Cannot use `<limits>` and `<cuda/std/limits>` in the same source file

shwina opened this issue · 4 comments

Invoking jitify with the following source file:

#include <limits>
#include <cuda/std/limits>

as follows:

jitify2_preprocess -std=c++11 -D__CUDACC_RTC__ test.hpp

results in:

Error processing source file test.hpp
Compilation failed: NVRTC_ERROR_COMPILATION
Compiler options: "-std=c++11 -D__CUDACC_RTC__ -include=jitify_preinclude.h -default-device"
detail/libcxx/include/limits(211): error: identifier "__CHAR_BIT__" is undefined

detail/libcxx/include/limits(312): error: identifier "__FLT_MANT_DIG__" is undefined

detail/libcxx/include/limits(313): error: identifier "__FLT_DIG__" is undefined

detail/libcxx/include/limits(321): error: identifier "__FLT_RADIX__" is undefined

detail/libcxx/include/limits(325): error: identifier "__FLT_MIN_EXP__" is undefined

<many more similar errors>

As a workaround I can do:

include <limits>
#include <cuda/std/climits>
#include <cuda/std/limits>

@benbarsdell this is the same issue I reported a while ago. Did you have a chance to think about how to fix this?

I'll see if I can take another look at this later this week.

bdice commented

@benbarsdell Hi, any updates on this? I'm reviewing rapidsai/cudf#11287 and would like to understand the issue / what solutions might be possible.

I believe the root cause of this is the #include <climits> header being loaded from jitify's builtins and cached, and then, when #include "climits" is encountered within libcu++, jitify uses the cached version instead of the new one.

The solution will be to distinguish between #include <foo> and #include "foo" in the header cache. However, it is further complicated by the fact that NVRTC does not support such a distinction.

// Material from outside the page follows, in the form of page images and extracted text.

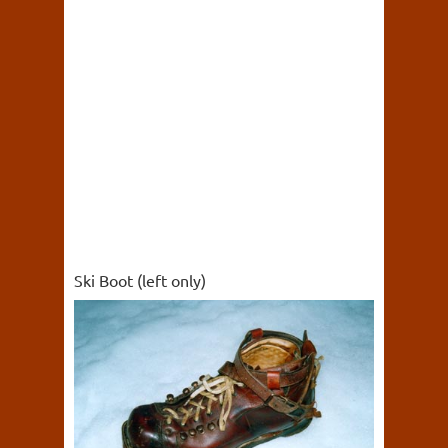
Ski Boot (left only)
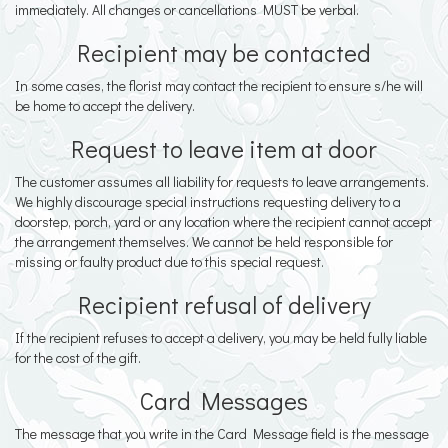
immediately. All changes or cancellations MUST be verbal.
Recipient may be contacted
In some cases, the florist may contact the recipient to ensure s/he will
be home to accept the delivery.
Request to leave item at door
The customer assumes all liability for requests to leave arrangements.
We highly discourage special instructions requesting delivery to a
doorstep, porch, yard or any location where the recipient cannot accept
the arrangement themselves. We cannot be held responsible for
missing or faulty product due to this special request.
Recipient refusal of delivery
If the recipient refuses to accept a delivery, you may be held fully liable
for the cost of the gift.
Card Messages
The message that you write in the Card Message field is the message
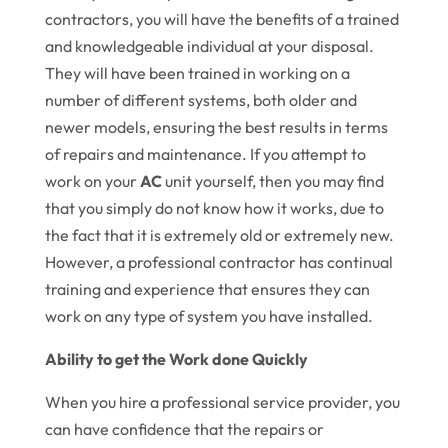
contractors, you will have the benefits of a trained
and knowledgeable individual at your disposal.
They will have been trained in working on a
number of different systems, both older and
newer models, ensuring the best results in terms
of repairs and maintenance. If you attempt to
work on your
AC
unit yourself, then you may find
that you simply do not know how it works, due to
the fact that it is extremely old or extremely new.
However, a professional contractor has continual
training and experience that ensures they can
work on any type of system you have installed.
Ability to get the Work done Quickly
When you hire a professional service provider, you
can have confidence that the repairs or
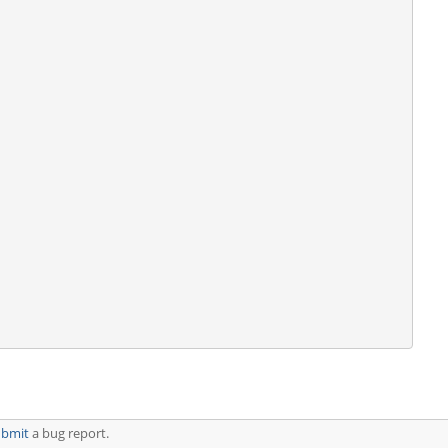
ubmit
a bug report.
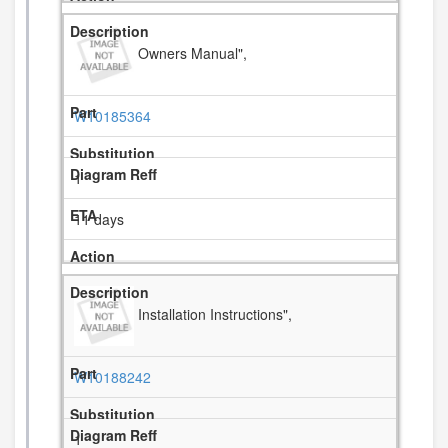
Owners Manual",
W10185364
1
11 days
Installation Instructions",
W10188242
1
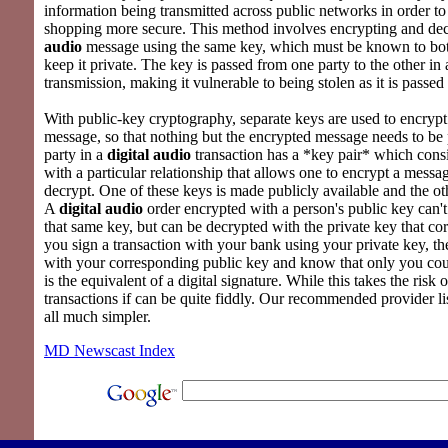
information being transmitted across public networks in order 
shopping more secure. This method involves encrypting and de
audio
message using the same key, which must be known to both 
keep it private. The key is passed from one party to the other in 
transmission, making it vulnerable to being stolen as it is passed
With public-key cryptography, separate keys are used to encrypt
message, so that nothing but the encrypted message needs to be
party in a
digital audio
transaction has a *key pair* which consi
with a particular relationship that allows one to encrypt a messag
decrypt. One of these keys is made publicly available and the oth
A
digital audio
order encrypted with a person's public key can'
that same key, but can be decrypted with the private key that corr
you sign a transaction with your bank using your private key, th
with your corresponding public key and know that only you coul
is the equivalent of a digital signature. While this takes the risk 
transactions if can be quite fiddly. Our recommended provider l
all much simpler.
MD Newscast Index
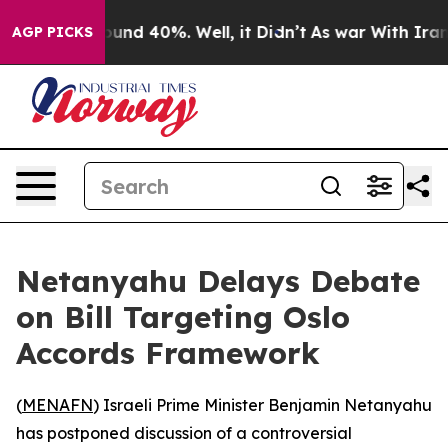
loor Around 40%. Well, it Didn’t
As war With Iran Dr
AGP PICKS
Netanyahu Delays Debate
on Bill Targeting Oslo
Accords Framework
(
MENAFN
) Israeli Prime Minister Benjamin Netanyahu
has postponed discussion of a controversial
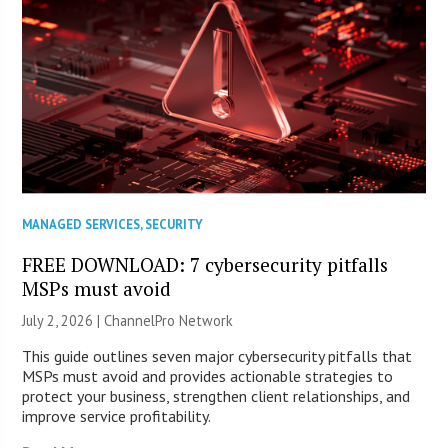
MANAGED SERVICES
,
SECURITY
FREE DOWNLOAD: 7 cybersecurity pitfalls
MSPs must avoid
July 2, 2026 |
ChannelPro Network
This guide outlines seven major cybersecurity pitfalls that
MSPs must avoid and provides actionable strategies to
protect your business, strengthen client relationships, and
improve service profitability.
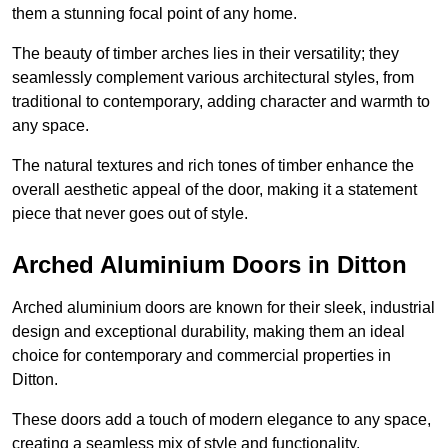
them a stunning focal point of any home.
The beauty of timber arches lies in their versatility; they
seamlessly complement various architectural styles, from
traditional to contemporary, adding character and warmth to
any space.
The natural textures and rich tones of timber enhance the
overall aesthetic appeal of the door, making it a statement
piece that never goes out of style.
Arched Aluminium Doors in Ditton
Arched aluminium doors are known for their sleek, industrial
design and exceptional durability, making them an ideal
choice for contemporary and commercial properties in
Ditton.
These doors add a touch of modern elegance to any space,
creating a seamless mix of style and functionality.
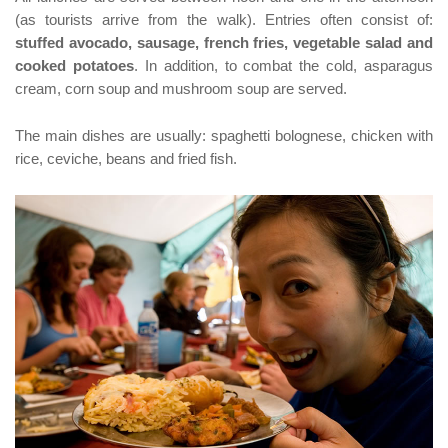
(as tourists arrive from the walk). Entries often consist of:
stuffed avocado, sausage, french fries, vegetable salad and
cooked potatoes
. In addition, to combat the cold, asparagus
cream, corn soup and mushroom soup are served.
The main dishes are usually: spaghetti bolognese, chicken with
rice, ceviche, beans and fried fish.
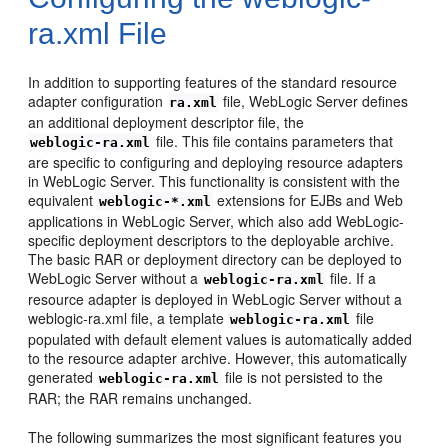
ra.xml File
In addition to supporting features of the standard resource
adapter configuration
file, WebLogic Server defines
ra.xml
an additional deployment descriptor file, the
file. This file contains parameters that
weblogic-ra.xml
are specific to configuring and deploying resource adapters
in WebLogic Server. This functionality is consistent with the
equivalent
extensions for EJBs and Web
weblogic-*.xml
applications in WebLogic Server, which also add WebLogic-
specific deployment descriptors to the deployable archive.
The basic RAR or deployment directory can be deployed to
WebLogic Server without a
file. If a
weblogic-ra.xml
resource adapter is deployed in WebLogic Server without a
weblogic-ra.xml file, a template
file
weblogic-ra.xml
populated with default element values is automatically added
to the resource adapter archive. However, this automatically
generated
file is not persisted to the
weblogic-ra.xml
RAR; the RAR remains unchanged.
The following summarizes the most significant features you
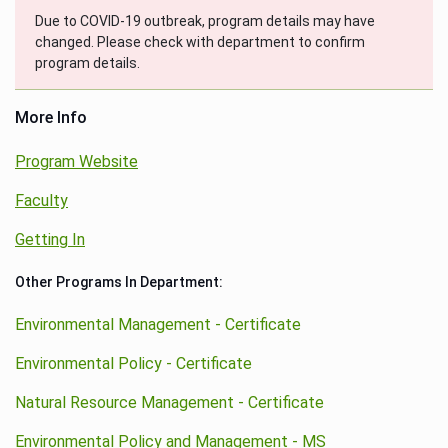
Due to COVID-19 outbreak, program details may have
changed. Please check with department to confirm
program details.
More Info
Program Website
Faculty
Getting In
Other Programs In Department:
Environmental Management - Certificate
Environmental Policy - Certificate
Natural Resource Management - Certificate
Environmental Policy and Management - MS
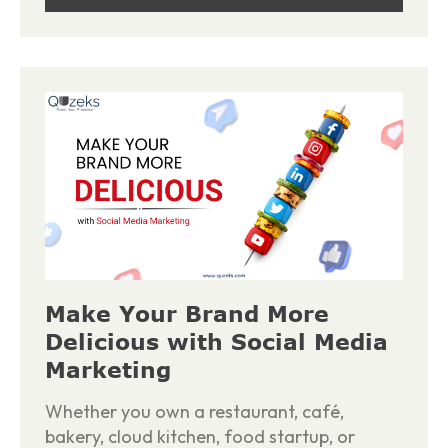
Make Your Brand More
Delicious with Social Media
Marketing
Whether you own a restaurant, café,
bakery, cloud kitchen, food startup, or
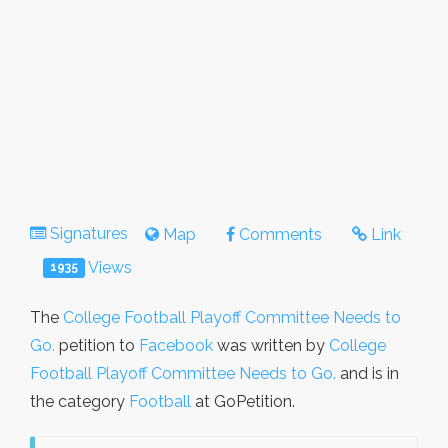
Signatures
Map
Comments
Link
Views
1935
The
College Football Playoff Committee Needs to
Go.
petition to
Facebook
was written by
College
Football Playoff Committee Needs to Go.
and is in
the category
Football
at GoPetition.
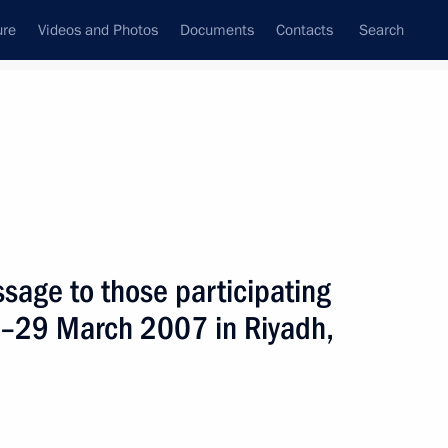
ure
Videos and Photos
Documents
Contacts
Search
State Council
Security Council
Commissions and Councils
nt
April, 2007
Next
sage to those participating
8–29 March 2007 in Riyadh,
ng with Moscow Mayor Yuri
1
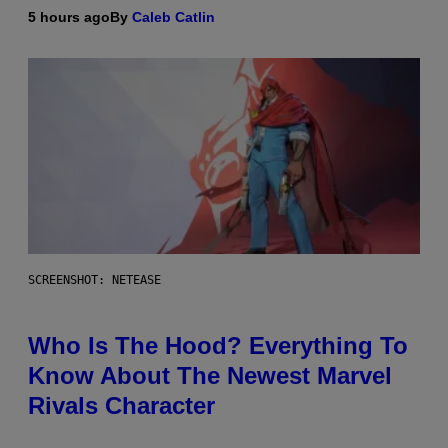
5 hours ago
By
Caleb Catlin
SCREENSHOT: NETEASE
Who Is The Hood? Everything To
Know About The Newest Marvel
Rivals Character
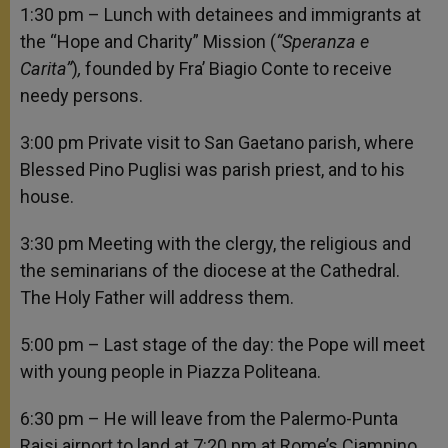
1:30 pm – Lunch with detainees and immigrants at
the “Hope and Charity” Mission (
“Speranza e
Carita”
)
,
founded by Fra’ Biagio Conte to receive
needy persons.
3:00 pm Private visit to San Gaetano parish, where
Blessed Pino Puglisi was parish priest, and to his
house.
3:30 pm Meeting with the clergy, the religious and
the seminarians of the diocese at the Cathedral.
The Holy Father will address them.
5:00 pm – Last stage of the day: the Pope will meet
with young people in Piazza Politeana.
6:30 pm – He will leave from the Palermo-Punta
Raisi airport to land at 7:20 pm at Rome’s Ciampino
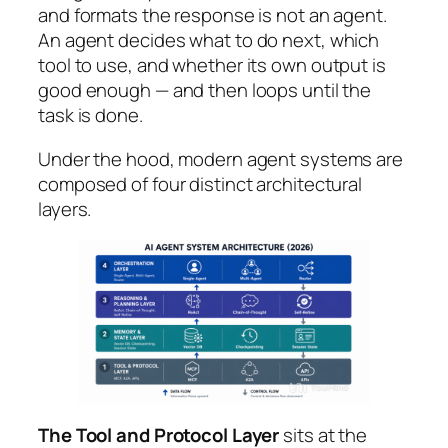
and formats the response is not an agent.
An agent decides
what
to do next,
which
tool
to use, and
whether
its own output is
good enough — and then loops until the
task is done.
Under the hood, modern agent systems are
composed of four distinct architectural
layers.
The Tool and Protocol Layer
sits at the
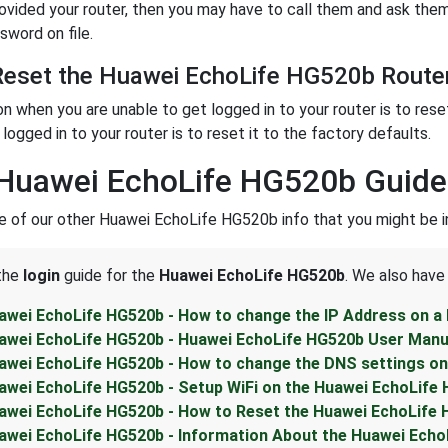
rovided your router, then you may have to call them and ask them
sword on file.
eset the Huawei EchoLife HG520b Router
on when you are unable to get logged in to your router is to rese
logged in to your router is to reset it to the factory defaults.
Huawei EchoLife HG520b Guide
 of our other Huawei EchoLife HG520b info that you might be in
 the
login
guide for the
Huawei EchoLife HG520b
. We also have
awei EchoLife HG520b - How to change the IP Address on a
awei EchoLife HG520b - Huawei EchoLife HG520b User Manu
awei EchoLife HG520b - How to change the DNS settings on
awei EchoLife HG520b - Setup WiFi on the Huawei EchoLife
awei EchoLife HG520b - How to Reset the Huawei EchoLife
awei EchoLife HG520b - Information About the Huawei Echo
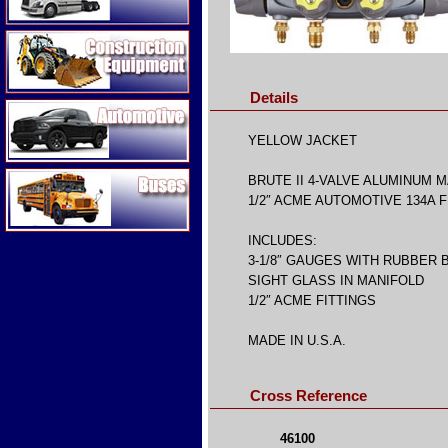
Construction Equipment
Details
Automotive
YELLOW JACKET
Buses
BRUTE II 4-VALVE ALUMINUM 
1/2″ ACME AUTOMOTIVE 134A F
INCLUDES:
3-1/8″ GAUGES WITH RUBBER
SIGHT GLASS IN MANIFOLD
1/2″ ACME FITTINGS
MADE IN U.S.A.
Cross Reference
46100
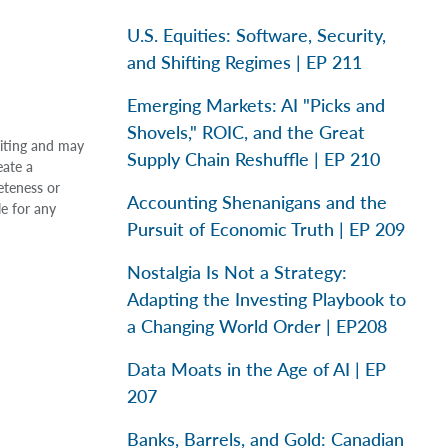
U.S. Equities: Software, Security,
and Shifting Regimes | EP 211
Emerging Markets: AI "Picks and
Shovels," ROIC, and the Great
riting and may
Supply Chain Reshuffle | EP 210
eate a
eteness or
Accounting Shenanigans and the
le for any
Pursuit of Economic Truth | EP 209
Nostalgia Is Not a Strategy:
Adapting the Investing Playbook to
a Changing World Order | EP208
Data Moats in the Age of AI | EP
207
Banks, Barrels, and Gold: Canadian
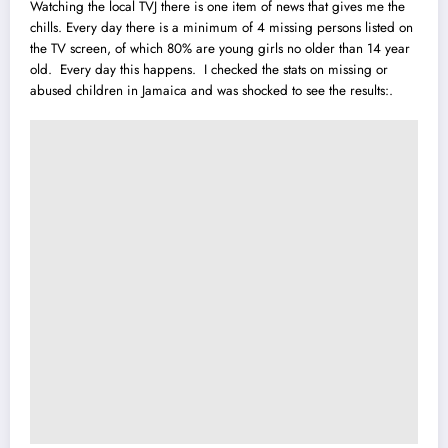
Watching the local TVJ there is one item of news that gives me the
chills. Every day there is a minimum of 4 missing persons listed on
the TV screen, of which 80% are young girls no older than 14 year
old. Every day this happens. I checked the stats on missing or
abused children in Jamaica and was shocked to see the results:.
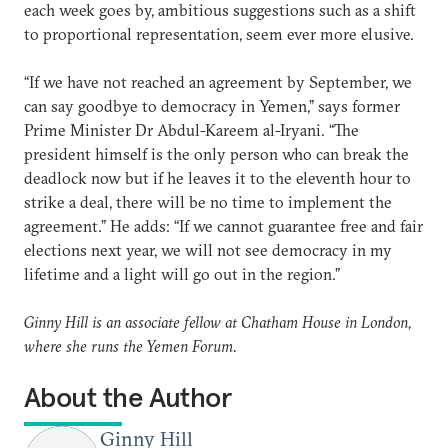
each week goes by, ambitious suggestions such as a shift
to proportional representation, seem ever more elusive.
“If we have not reached an agreement by September, we
can say goodbye to democracy in Yemen,” says former
Prime Minister Dr Abdul-Kareem al-Iryani. “The
president himself is the only person who can break the
deadlock now but if he leaves it to the eleventh hour to
strike a deal, there will be no time to implement the
agreement.” He adds: “If we cannot guarantee free and fair
elections next year, we will not see democracy in my
lifetime and a light will go out in the region.”
Ginny Hill is an associate fellow at Chatham House in London,
where she runs the Yemen Forum.
About the Author
Ginny Hill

I think the only way around that will be to automatically patch #include "foo" to #include </path/to/foo> (if and only if /path/to/foo exists).

Unfortunately this is easier said than done, which is why I haven't got to it yet.

In terms of workarounds, removing #include <limits> and just using the libcu++ version should work, if that's doable in your code. There may be other workarounds too.